Но прошло чуть больше года, и я вновь услышал ее голос. Она вернулась из своего путешествия и позвонила мне. Я далеко не сразу ее узнал. Она была в истерике.
— Моя жизнь кончена! — ревела она в трубку. — Даже мама больше меня не любит. Я не могу понять, в чем дело, но виноват ты. Если бы не твой мятный напиток, ничего бы не случилось, я знаю!
— Но что случилось, моя милая? — спросил я, трепеща. Иштар, которая на тебя взъярилась, — это не та Иштар, к которой безопасно подходить.
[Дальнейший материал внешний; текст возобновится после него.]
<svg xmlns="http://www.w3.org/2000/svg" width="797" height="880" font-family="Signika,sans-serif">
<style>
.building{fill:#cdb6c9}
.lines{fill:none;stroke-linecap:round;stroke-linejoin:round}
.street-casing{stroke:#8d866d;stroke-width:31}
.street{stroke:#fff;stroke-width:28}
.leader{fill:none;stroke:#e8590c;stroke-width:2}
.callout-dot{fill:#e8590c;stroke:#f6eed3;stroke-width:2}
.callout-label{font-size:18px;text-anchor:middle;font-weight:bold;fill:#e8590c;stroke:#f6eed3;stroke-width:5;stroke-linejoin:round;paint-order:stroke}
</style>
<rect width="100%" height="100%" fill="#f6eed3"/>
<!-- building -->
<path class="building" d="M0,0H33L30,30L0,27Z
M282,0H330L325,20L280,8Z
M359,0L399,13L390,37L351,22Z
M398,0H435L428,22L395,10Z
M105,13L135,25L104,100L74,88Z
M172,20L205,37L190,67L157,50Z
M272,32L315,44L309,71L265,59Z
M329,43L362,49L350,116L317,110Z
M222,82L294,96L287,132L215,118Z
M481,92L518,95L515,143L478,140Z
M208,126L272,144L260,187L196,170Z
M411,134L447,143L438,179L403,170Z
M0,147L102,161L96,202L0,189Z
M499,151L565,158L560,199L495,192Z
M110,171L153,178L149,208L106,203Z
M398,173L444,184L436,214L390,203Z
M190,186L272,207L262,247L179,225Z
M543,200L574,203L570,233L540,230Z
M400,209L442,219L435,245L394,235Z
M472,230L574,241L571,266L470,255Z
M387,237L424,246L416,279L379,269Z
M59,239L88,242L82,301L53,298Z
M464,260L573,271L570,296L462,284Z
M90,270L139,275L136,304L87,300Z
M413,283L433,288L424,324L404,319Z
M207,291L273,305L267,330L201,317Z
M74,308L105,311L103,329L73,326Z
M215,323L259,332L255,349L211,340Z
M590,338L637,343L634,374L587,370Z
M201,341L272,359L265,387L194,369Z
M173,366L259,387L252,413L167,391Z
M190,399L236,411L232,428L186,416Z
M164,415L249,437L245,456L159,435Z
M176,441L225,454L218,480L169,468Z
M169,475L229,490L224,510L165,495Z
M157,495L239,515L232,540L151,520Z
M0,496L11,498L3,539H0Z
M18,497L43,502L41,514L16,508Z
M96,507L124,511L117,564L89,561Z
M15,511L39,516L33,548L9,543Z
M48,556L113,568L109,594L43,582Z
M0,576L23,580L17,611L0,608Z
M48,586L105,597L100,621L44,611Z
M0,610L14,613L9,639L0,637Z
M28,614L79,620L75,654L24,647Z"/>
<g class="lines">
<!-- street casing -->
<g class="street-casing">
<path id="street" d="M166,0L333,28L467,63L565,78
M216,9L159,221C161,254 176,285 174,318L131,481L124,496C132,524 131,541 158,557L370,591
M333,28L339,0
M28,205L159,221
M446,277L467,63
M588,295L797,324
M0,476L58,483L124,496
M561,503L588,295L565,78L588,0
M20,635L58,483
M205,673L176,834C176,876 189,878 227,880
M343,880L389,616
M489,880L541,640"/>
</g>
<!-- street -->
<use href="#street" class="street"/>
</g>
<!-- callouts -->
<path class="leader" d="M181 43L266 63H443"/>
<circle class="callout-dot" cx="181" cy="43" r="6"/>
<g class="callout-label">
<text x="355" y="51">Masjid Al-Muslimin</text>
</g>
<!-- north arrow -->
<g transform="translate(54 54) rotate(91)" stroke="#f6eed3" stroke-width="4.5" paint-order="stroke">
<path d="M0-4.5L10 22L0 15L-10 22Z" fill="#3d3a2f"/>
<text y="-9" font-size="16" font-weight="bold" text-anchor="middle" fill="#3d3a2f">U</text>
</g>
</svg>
— А ты приезжай. Я тебе покажу.
Любопытство когда-нибудь меня погубит. В этот раз чуть не погубило совсем. Удержаться от поездки к ней на окраину я не смог. Однако я предусмотрительно не закрыл за собой входную дверь. И когда она с мясницким ножом в руках пошла на меня, я повернулся и удрал с такой скоростью, которой и в молодые годы стал бы гордиться. А она, к счастью, из-за своего состояния не могла за мной угнаться.
Вскоре она опять уехала и, насколько мне известно, до сих пор не вернулась. Но я живу в страхе, что однажды это случится. Иштар Мистик не забывает и не прощает.

 

Очевидно, Джордж считал свою историю законченной.
— Но что произошло? — спросил я.
— Вы не понимаете? Ее биохимию Азазел перестроил так, что алкоголь эффективно перерабатывался во фрагменты из двух атомов углерода с двойной связью, а это — кирпичи для строительства жиров, углеводов и белков. Алкоголь стал для нее нормальной пищей. Пила же она, как двухметровый насос, — неимоверно. Все это превращалось в двухуглеродные фрагменты, а потом — в жир. Одним словом — разжирела, двумя словами — как бочка. Вся эта горделивая красота скрылась под слоями и слоями сала.
Джордж встряхнул головой, отгоняя ужасные воспоминания и бесполезные сожаления, и повторил:
— Вред пьянства измерить невозможно.